[Try it] Set down the data below exactly; pictures stay out.

[Supplied data]
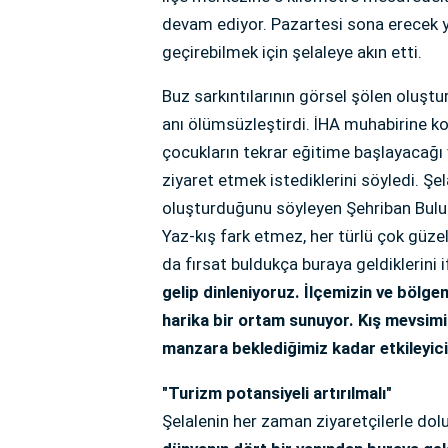
devam ediyor. Pazartesi sona erecek yar
geçirebilmek için şelaleye akın etti.
Buz sarkıntılarının görsel şölen oluştu
anı ölümsüzleştirdi. İHA muhabirine ko
çocukların tekrar eğitime başlayacağı v
ziyaret etmek istediklerini söyledi. Şe
oluşturduğunu söyleyen Şehriban Bulut
Yaz-kış fark etmez, her türlü çok güze
da fırsat buldukça buraya geldiklerini 
gelip dinleniyoruz. İlçemizin ve bölgem
harika bir ortam sunuyor. Kış mevsimi
manzara beklediğimiz kadar etkileyici
"Turizm potansiyeli artırılmalı"
Şelalenin her zaman ziyaretçilerle dolu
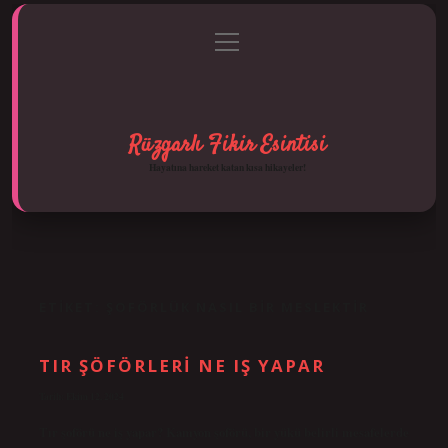
menüyü
Anasayfa
Gizlilik Politikası
Yasal Uyarı
aç
Hakkımızda
Rüzgarlı Fikir Esintisi
Hayatına hareket katan kısa hikayeler!
ETIKET:
ŞOFÖRLÜK NASIL BIR MESLEKTIR
TIR ŞÖFÖRLERI NE IŞ YAPAR
Tarih: Ekim 12, 2024
Tır şoförü ne iş yapar? Kamyon şoförü, bir yükü belirli mesafelerde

[Task result]
devam ediyor. Pazartesi sona erecek yar
geçirebilmek için şelaleye akın etti.
Buz sarkıntılarının görsel şölen oluştu
anı ölümsüzleştirdi. İHA muhabirine ko
çocukların tekrar eğitime başlayacağı v
ziyaret etmek istediklerini söyledi. Şe
oluşturduğunu söyleyen Şehriban Bulut
Yaz-kış fark etmez, her türlü çok güze
da fırsat buldukça buraya geldiklerini 
gelip dinleniyoruz. İlçemizin ve bölgem
harika bir ortam sunuyor. Kış mevsimi
manzara beklediğimiz kadar etkileyici
"Turizm potansiyeli artırılmalı"
Şelalenin her zaman ziyaretçilerle dolu
menüyü
Anasayfa
Gizlilik Politikası
Yasal Uyarı
aç
Hakkımızda
Rüzgarlı Fikir Esintisi
Hayatına hareket katan kısa hikayeler!
ETIKET:
ŞOFÖRLÜK NASIL BIR MESLEKTIR
TIR ŞÖFÖRLERI NE IŞ YAPAR
Tarih: Ekim 12, 2024
Tır şoförü ne iş yapar? Kamyon şoförü, bir yükü belirli mesafelerde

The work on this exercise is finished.